Pritzker School of Medicine, Growth & Development Training Program, University of Chicago, Chicago, IL, USA.
Department of Human Genetics, University of Chicago, Chicago, IL, USA.
Nat Genet. 2019 Jan;51(1):187-195. doi: 10.1038/s41588-018-0268-8. Epub 2018 Nov 26.

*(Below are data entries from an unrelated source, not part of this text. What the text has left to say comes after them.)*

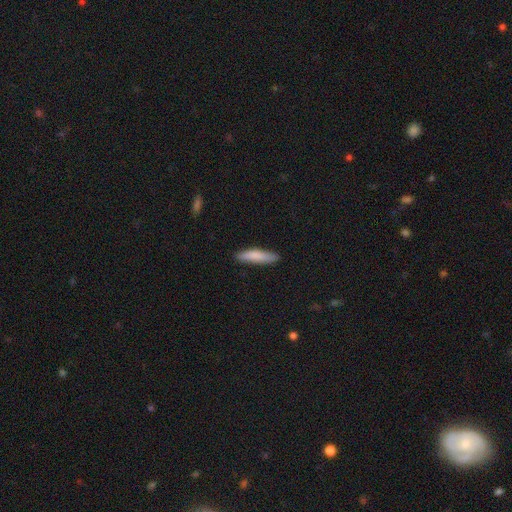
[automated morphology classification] Overall: smooth (83%). How rounded: cigar-shaped (82%). Merging: none (86%).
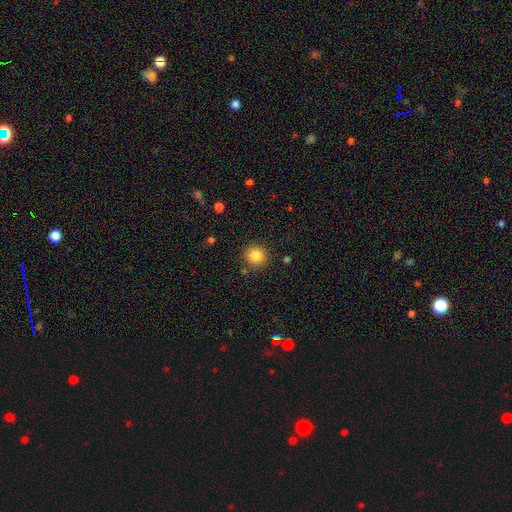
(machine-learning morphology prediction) type=smooth (84%); roundness=round (93%); merging=none (87%).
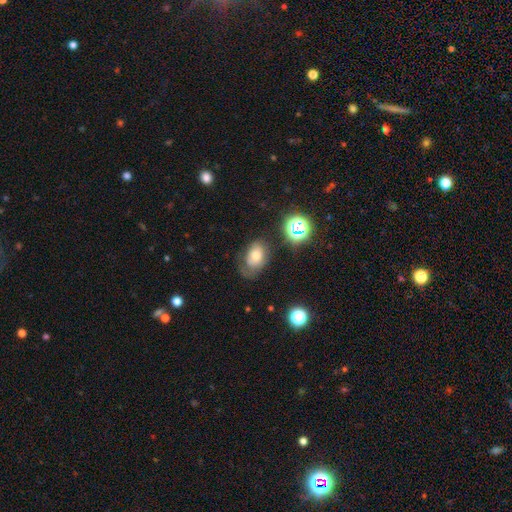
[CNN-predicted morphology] Smooth or featured: smooth — 60% (featured or disk — 26%)
How rounded: in between — 82% (round — 17%)
Merging: none — 47% (minor disturbance — 31%)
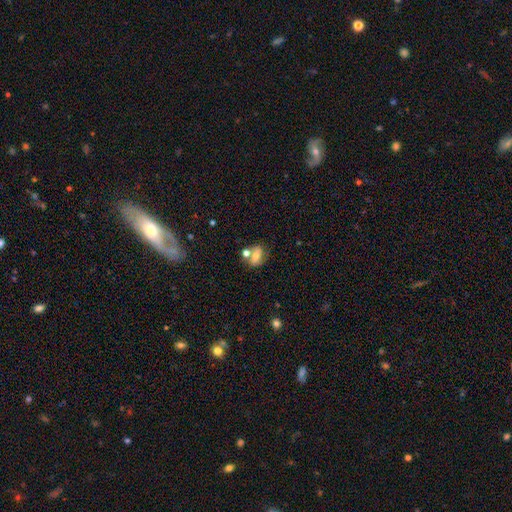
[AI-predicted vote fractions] The model was most divided on "merging": none: 52%, merger: 26%, minor disturbance: 16%, major disturbance: 6%. More confident: how rounded — in between (71%); smooth or featured — smooth (63%).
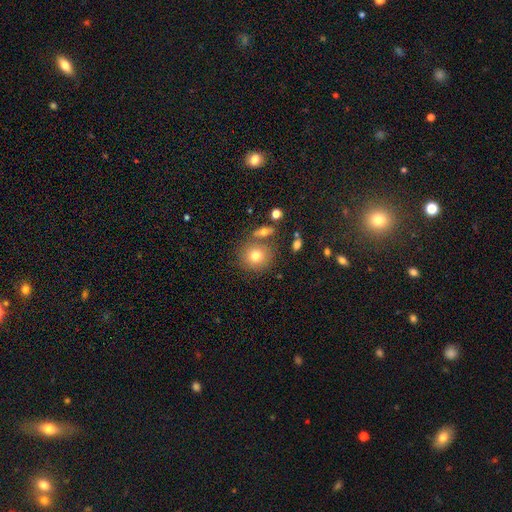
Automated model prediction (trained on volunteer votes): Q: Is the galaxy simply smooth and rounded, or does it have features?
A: smooth — 76%.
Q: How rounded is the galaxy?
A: round — 87%.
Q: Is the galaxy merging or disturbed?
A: none — 72%.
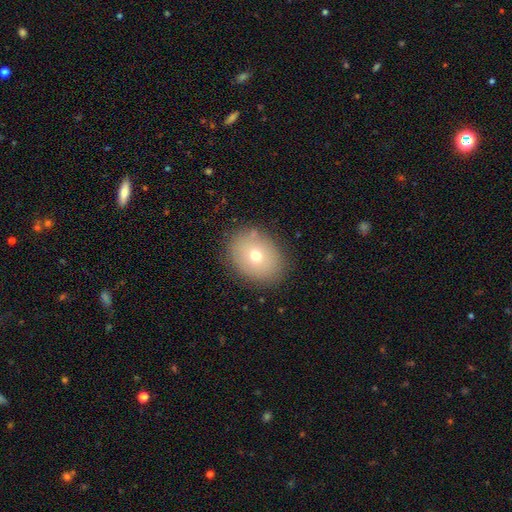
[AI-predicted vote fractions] smooth 68%, featured or disk 20%, star or artifact 12%. Down the decision tree: how rounded — in between (54%); merging — none (84%).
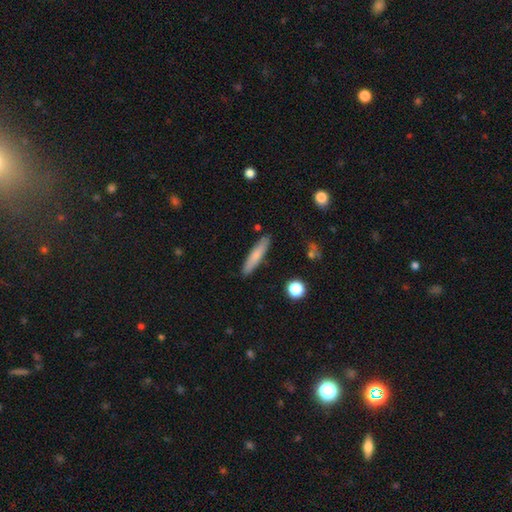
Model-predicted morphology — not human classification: smooth_or_featured: smooth (p=0.73) [alt: featured or disk p=0.21]
how_rounded: cigar-shaped (p=0.87) [alt: in between p=0.12]
merging: none (p=0.87) [alt: minor disturbance p=0.09]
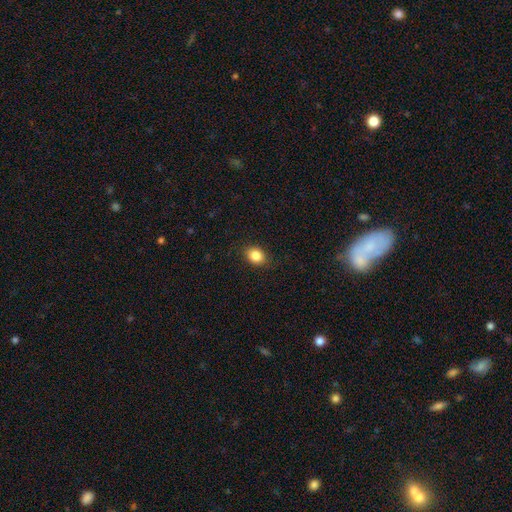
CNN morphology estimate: smooth_or_featured: smooth (p=0.86) [alt: star or artifact p=0.09]
how_rounded: in between (p=0.58) [alt: round p=0.41]
merging: none (p=0.87) [alt: minor disturbance p=0.10]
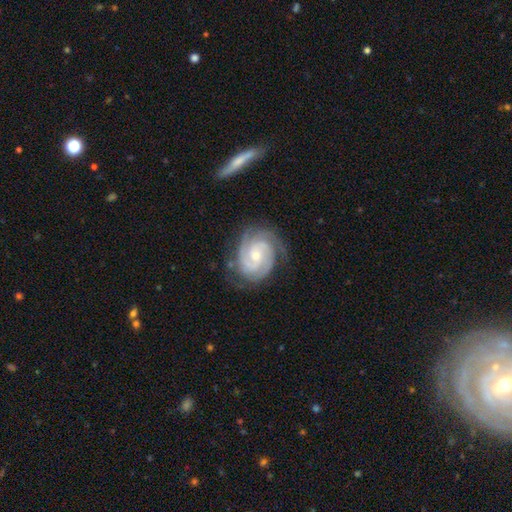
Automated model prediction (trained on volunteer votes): Smooth or featured? Predicted: featured or disk (p=0.91). Edge-on disk? Predicted: no (p=0.98). Bar? Predicted: no (p=0.60). Spiral arms? Predicted: yes (p=0.98). Spiral winding? Predicted: tight (p=0.69). Spiral arm count? Predicted: 3 (p=0.45). Bulge size? Predicted: small (p=0.57). Merging? Predicted: none (p=0.76).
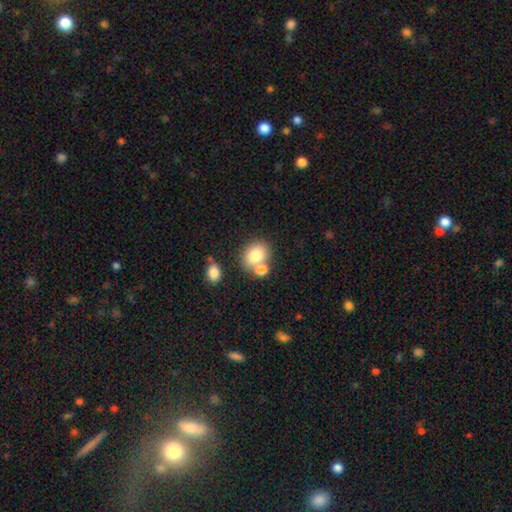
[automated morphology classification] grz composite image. It shows a smooth galaxy with no disk features (77%) that is round (58%). Merging: none (51%).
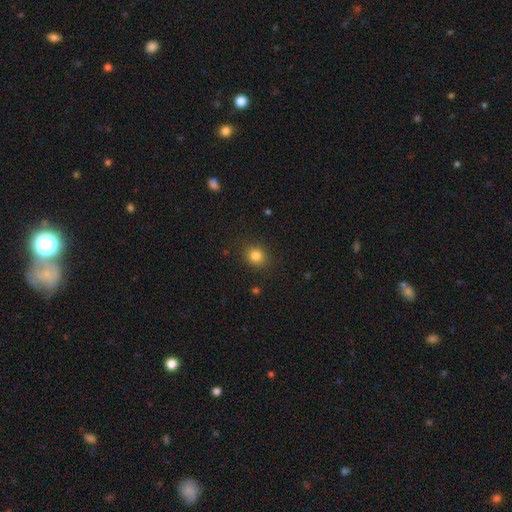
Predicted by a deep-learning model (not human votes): This appears to be a smooth galaxy with no disk features (83%) that is round (76%). Merging: none (88%).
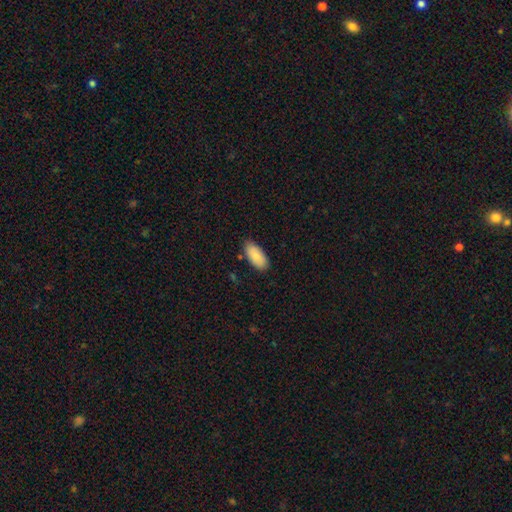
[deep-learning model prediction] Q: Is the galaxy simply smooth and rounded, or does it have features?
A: smooth — 85%.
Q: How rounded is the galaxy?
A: in between — 92%.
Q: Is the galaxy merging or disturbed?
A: none — 82%.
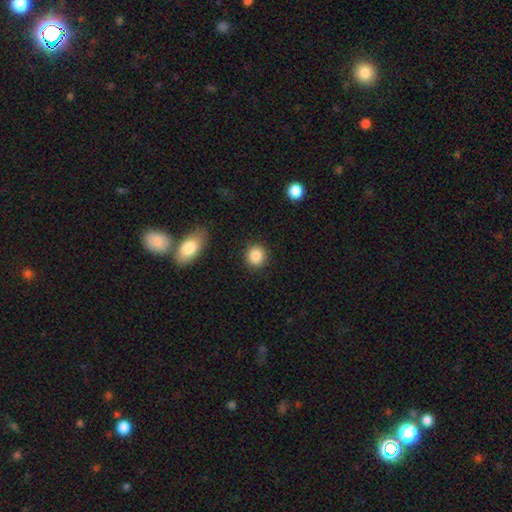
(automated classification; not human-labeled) This appears to be a smooth galaxy with no disk features (87%) that is round (87%). Merging: none (90%).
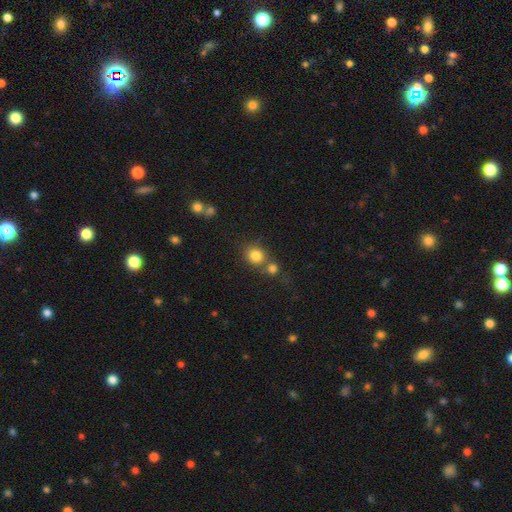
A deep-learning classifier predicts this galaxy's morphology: smooth-or-featured: smooth: 81% | star or artifact: 11% | featured or disk: 7%
  how-rounded: round: 82% | in between: 17% | cigar-shaped: 1%
  merging: none: 52% | merger: 35% | minor disturbance: 9% | major disturbance: 4%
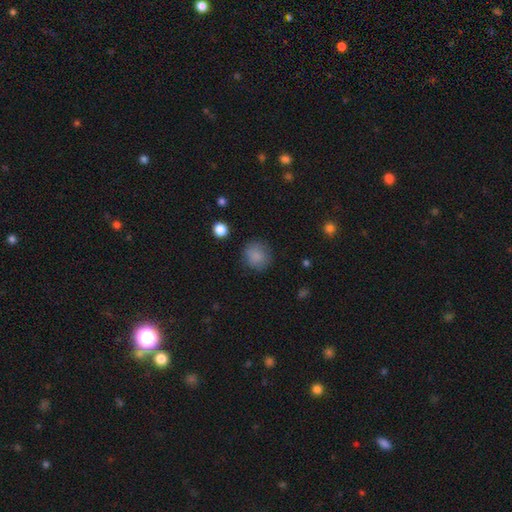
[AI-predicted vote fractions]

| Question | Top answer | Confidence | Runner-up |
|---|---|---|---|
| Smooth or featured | smooth | 84% | star or artifact (10%) |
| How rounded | round | 87% | in between (12%) |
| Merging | none | 80% | minor disturbance (14%) |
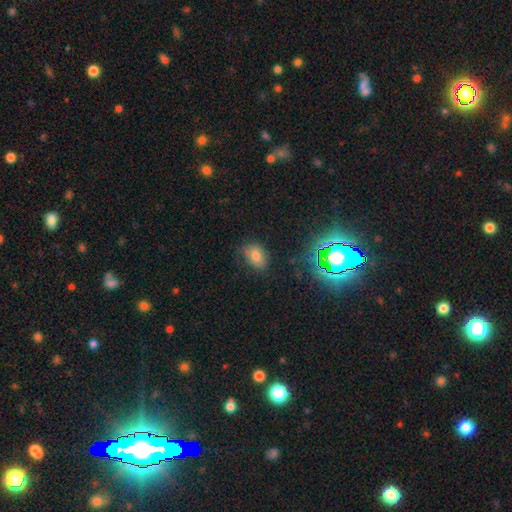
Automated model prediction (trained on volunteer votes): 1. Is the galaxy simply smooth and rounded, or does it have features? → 72% smooth, 18% star or artifact, 9% featured or disk.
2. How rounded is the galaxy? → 81% in between, 18% round, 1% cigar-shaped.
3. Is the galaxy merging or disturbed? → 71% none, 21% minor disturbance, 5% major disturbance, 2% merger.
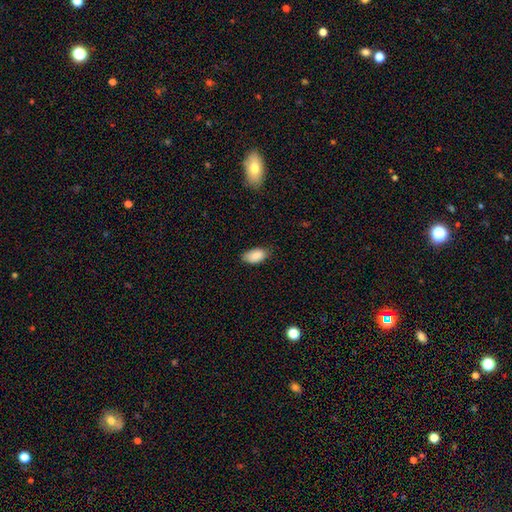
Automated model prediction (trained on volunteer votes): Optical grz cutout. It shows a smooth galaxy with no disk features (87%) that is in between round and cigar-shaped (94%). Merging: none (74%).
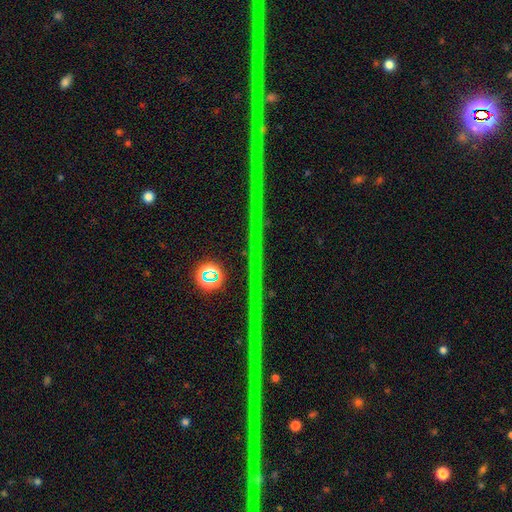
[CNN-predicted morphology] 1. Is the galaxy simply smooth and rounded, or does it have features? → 83% star or artifact, 11% featured or disk, 5% smooth.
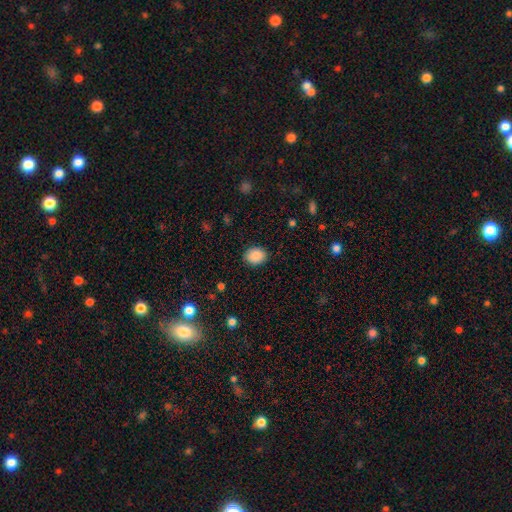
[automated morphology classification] type=smooth (87%); roundness=in between (50%); merging=none (88%).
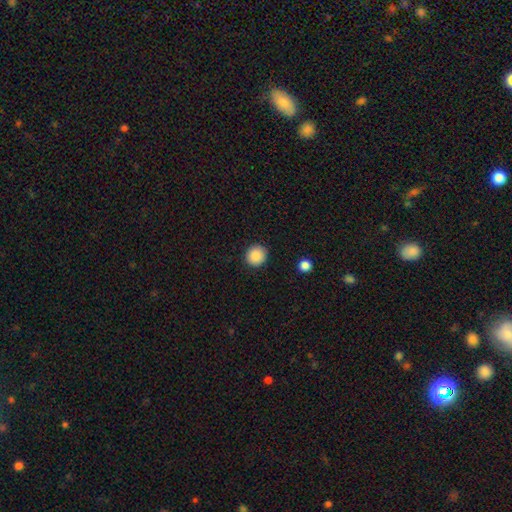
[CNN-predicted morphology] type=smooth (88%); roundness=round (93%); merging=none (91%).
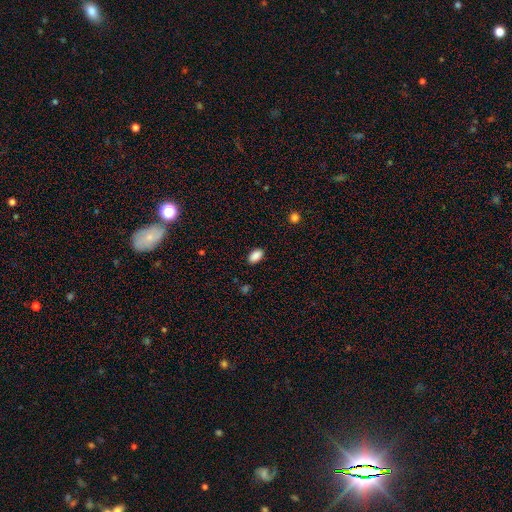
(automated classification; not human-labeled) smooth 89%, star or artifact 8%, featured or disk 3%. Down the decision tree: how rounded — in between (93%); merging — none (88%).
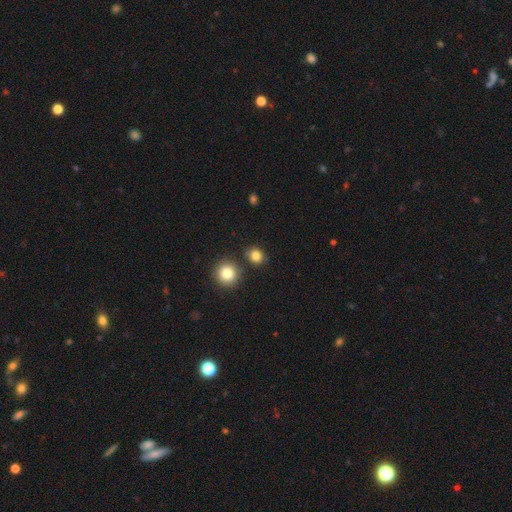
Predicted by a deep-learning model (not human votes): Smooth or featured? Predicted: smooth (p=0.83). How rounded? Predicted: round (p=0.76). Merging? Predicted: none (p=0.79).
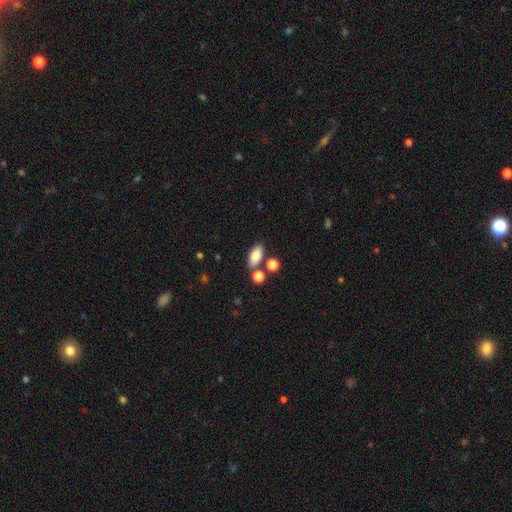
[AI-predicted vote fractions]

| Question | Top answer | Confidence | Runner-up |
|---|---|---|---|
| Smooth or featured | smooth | 81% | featured or disk (10%) |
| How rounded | in between | 87% | round (7%) |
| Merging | none | 72% | merger (14%) |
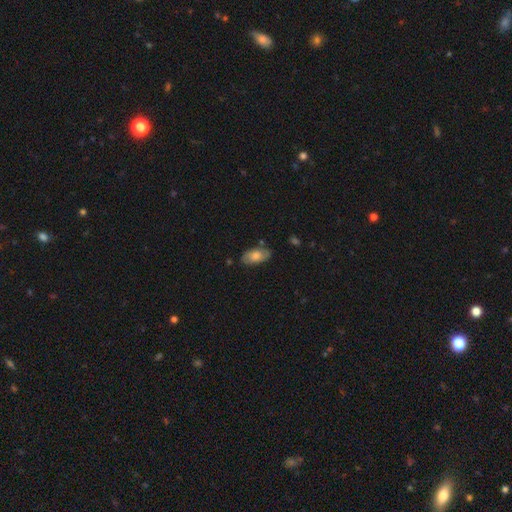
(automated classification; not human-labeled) Smooth or featured?
  - smooth: 61% *
  - featured or disk: 32%
  - star or artifact: 7%
How rounded?
  - in between: 92% *
  - round: 4%
  - cigar-shaped: 4%
Merging?
  - none: 76% *
  - minor disturbance: 18%
  - major disturbance: 4%
  - merger: 2%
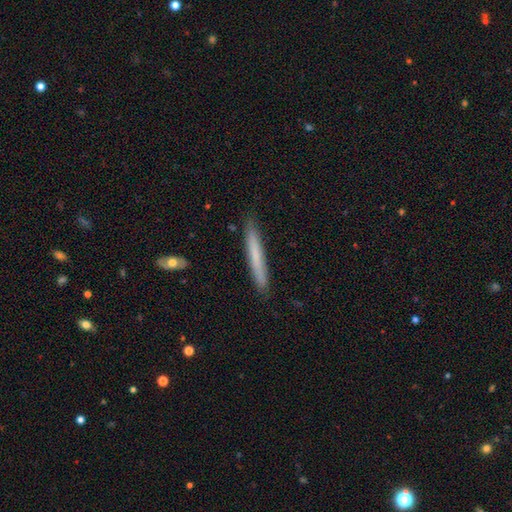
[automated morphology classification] Smooth or featured: smooth — 67% (featured or disk — 27%)
How rounded: cigar-shaped — 96% (in between — 2%)
Merging: none — 88% (minor disturbance — 9%)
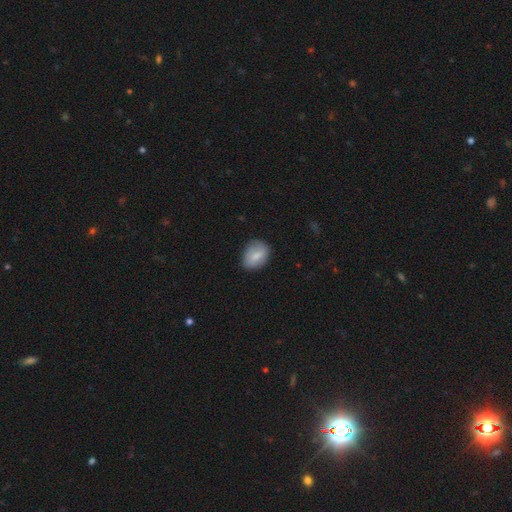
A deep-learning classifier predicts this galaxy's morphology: Q: Smooth or featured?
A: smooth (75%); runner-up: featured or disk (18%)
Q: How rounded?
A: in between (75%); runner-up: round (24%)
Q: Merging?
A: none (75%); runner-up: minor disturbance (20%)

We introduce new statistical methods for analyzing genomic data sets that measure many effects in many conditions (for example, gene expression changes under many treatments). These new methods improve on existing methods by allowing for arbitrary correlations in effect sizes among conditions. This flexible approach increases power, improves effect estimates and allows for more quantitative assessments of effect-size heterogeneity compared to simple shared or condition-specific assessments. We illustrate these features through an analysis of locally acting variants associated with gene expression (cis expression quantitative trait loci (eQTLs)) in 44 human tissues. Our analysis identifies more eQTLs than existing approaches, consistent with improved power. We show that although genetic effects on expression are extensively shared among tissues, effect sizes can still vary greatly among tissues. Some shared eQTLs show stronger effects in subsets of biologically related tissues (for example, brain-related tissues), or in only one tissue (for example, testis). Our methods are widely applicable, computationally tractable for many conditions and available online.
我们介绍了新的统计方法,用于分析测量许多条件下许多效应的基因组数据集(例如,许多处理下的基因表达变化)。这些新方法通过允许条件之间的效应大小具有任意相关性,从而改进了现有方法。与简单的共享或特定于条件的评估相比,这种灵活的方法提高了功效,改善了效应估计,并允许对效应大小异质性进行更定量的评估。我们通过对 44 个人类组织中与基因表达(顺式表达数量性状基因座 (cis-eQTL))相关的局部作用变体的分析说明了这些特征。我们的分析比现有方法识别出了更多的 eQTL,这与功效的提高是一致的。我们表明,尽管基因对表达的影响在组织中广泛共享,但效应大小在组织之间仍然可以有很大差异。一些共享的 eQTL 在生物学相关组织(例如,脑相关组织)的子集中或仅在一种组织(例如,睾丸)中表现出更强的效应。我们的方法具有广泛的适用性,对于许多条件具有可计算性,并且可以在线使用。